**Exercise data:**
⁂

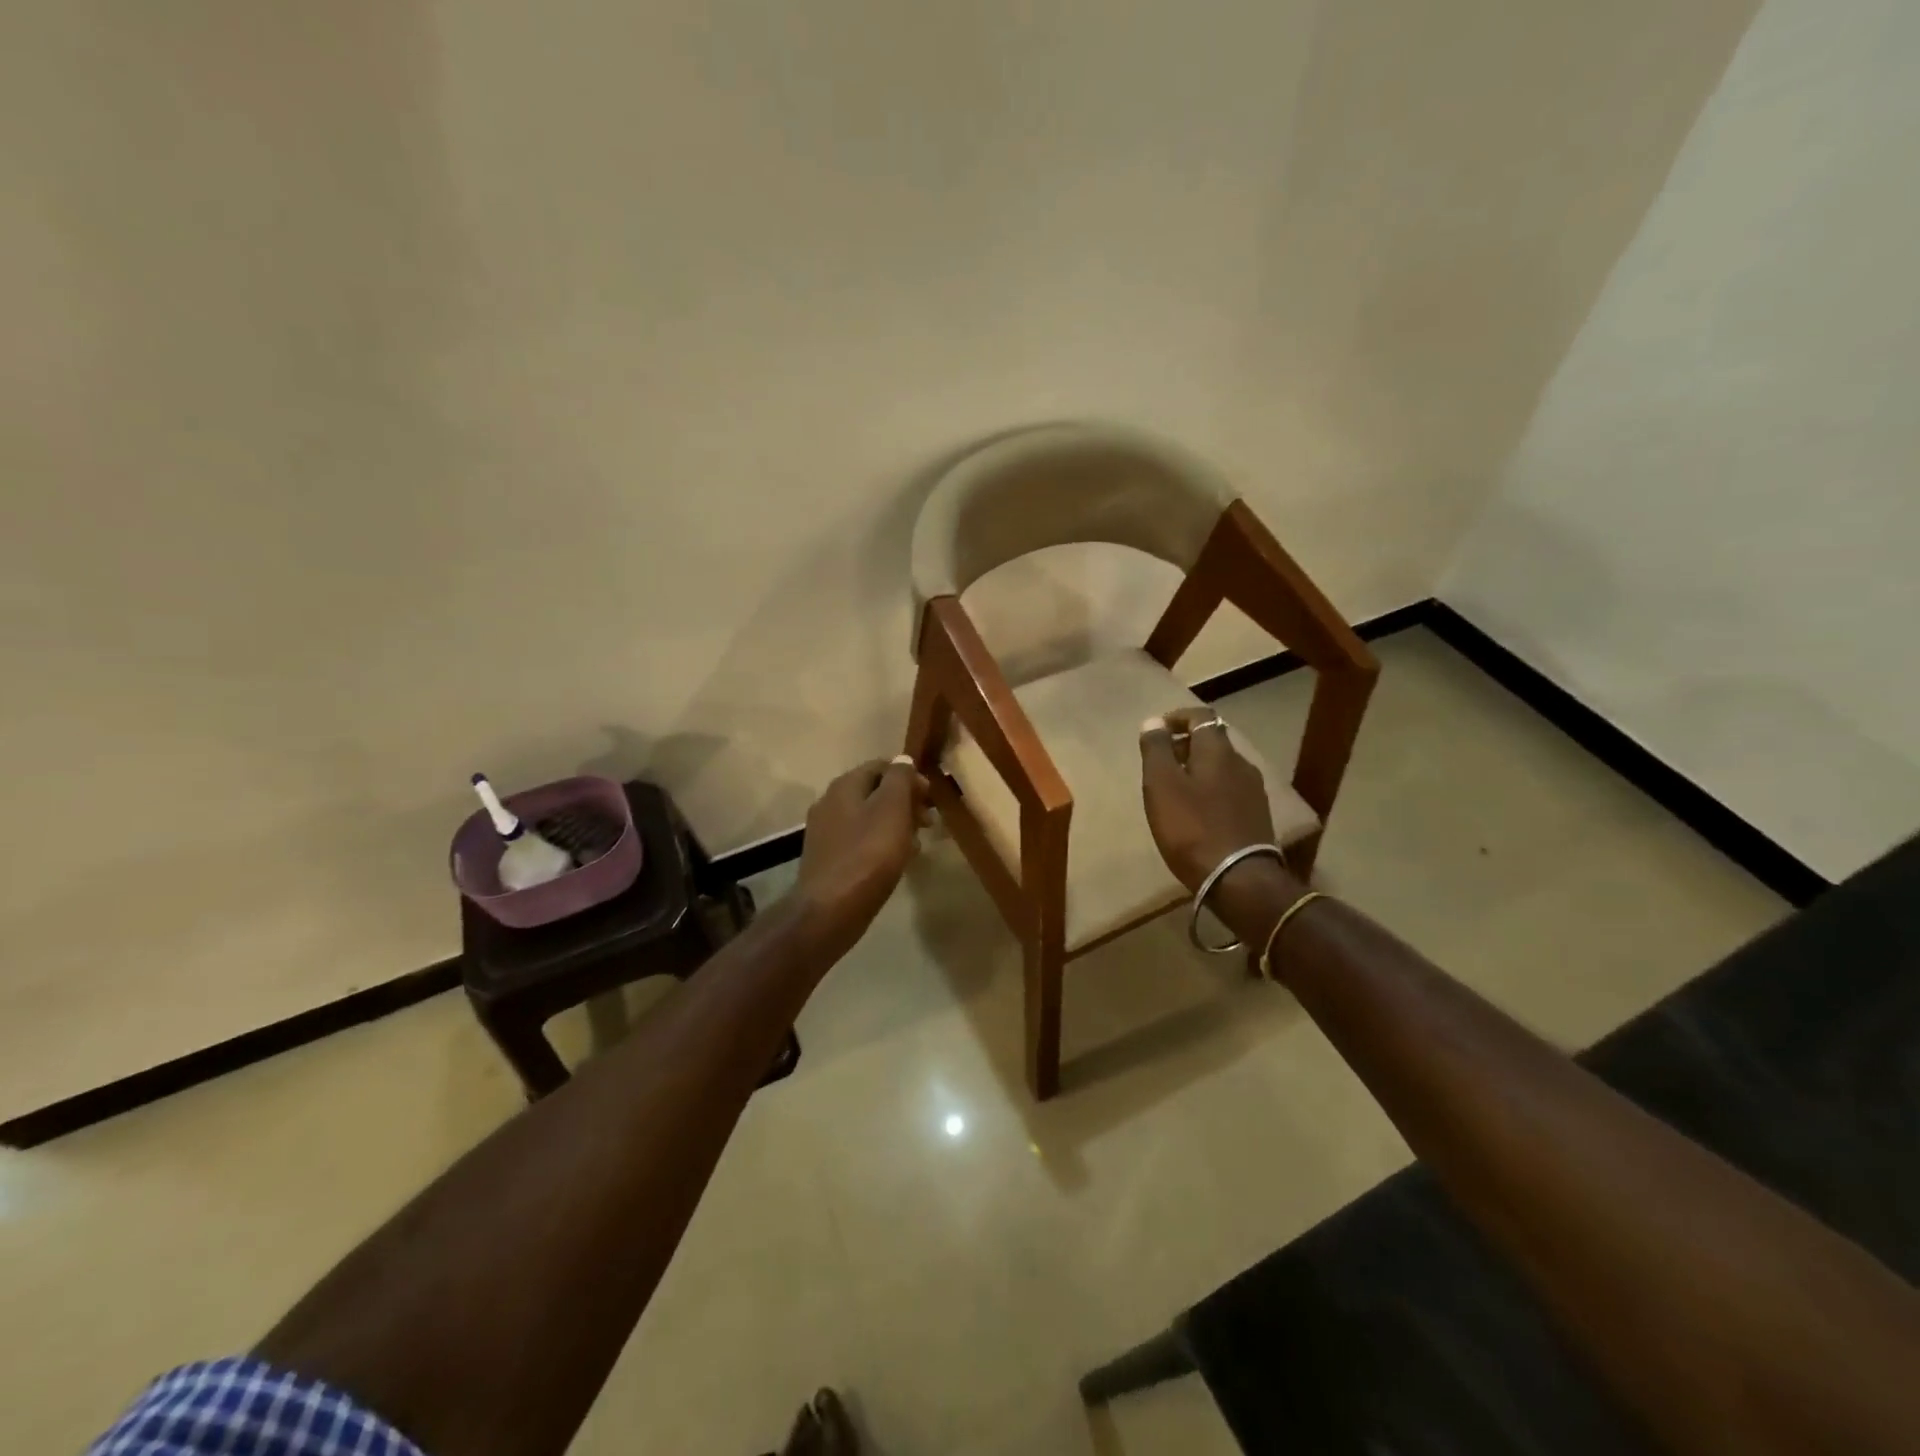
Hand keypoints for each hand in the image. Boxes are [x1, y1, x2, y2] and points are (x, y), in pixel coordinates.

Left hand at [793, 755, 929, 958]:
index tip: (931, 799)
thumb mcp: (892, 809)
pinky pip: (860, 841)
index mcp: (845, 786)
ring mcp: (825, 832)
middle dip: (905, 802)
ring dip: (895, 825)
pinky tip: (896, 862)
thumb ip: (900, 779)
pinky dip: (881, 844)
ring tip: (916, 844)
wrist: (830, 910)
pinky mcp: (828, 858)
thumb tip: (903, 760)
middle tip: (927, 823)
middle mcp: (830, 802)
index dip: (910, 777)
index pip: (881, 766)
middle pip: (874, 792)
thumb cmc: (868, 855)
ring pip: (868, 818)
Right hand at [1139, 708, 1277, 890]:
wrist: (1238, 879)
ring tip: (1174, 789)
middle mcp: (1241, 764)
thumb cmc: (1192, 827)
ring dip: (1197, 769)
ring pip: (1221, 768)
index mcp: (1218, 751)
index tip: (1157, 730)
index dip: (1178, 718)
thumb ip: (1156, 749)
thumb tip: (1154, 721)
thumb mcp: (1162, 785)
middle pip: (1212, 742)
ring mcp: (1253, 791)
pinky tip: (1196, 812)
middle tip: (1159, 763)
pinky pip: (1229, 790)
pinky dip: (1209, 790)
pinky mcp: (1256, 816)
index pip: (1201, 717)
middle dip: (1185, 745)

⁂

**Prompt:** Write out exactly the final stretch of the records: the line containing "index dip: (910, 777)" and every line after it, through the last, and nothing else.

**Response:**
index dip: (910, 777)
index pip: (881, 766)
middle pip: (874, 792)
thumb cmc: (868, 855)
ring pip: (868, 818)
Right hand at [1139, 708, 1277, 890]:
wrist: (1238, 879)
ring tip: (1174, 789)
middle mcp: (1241, 764)
thumb cmc: (1192, 827)
ring dip: (1197, 769)
ring pip: (1221, 768)
index mcp: (1218, 751)
index tip: (1157, 730)
index dip: (1178, 718)
thumb ip: (1156, 749)
thumb tip: (1154, 721)
thumb mcp: (1162, 785)
middle pip: (1212, 742)
ring mcp: (1253, 791)
pinky tip: (1196, 812)
middle tip: (1159, 763)
pinky pip: (1229, 790)
pinky dip: (1209, 790)
pinky mcp: (1256, 816)
index pip: (1201, 717)
middle dip: (1185, 745)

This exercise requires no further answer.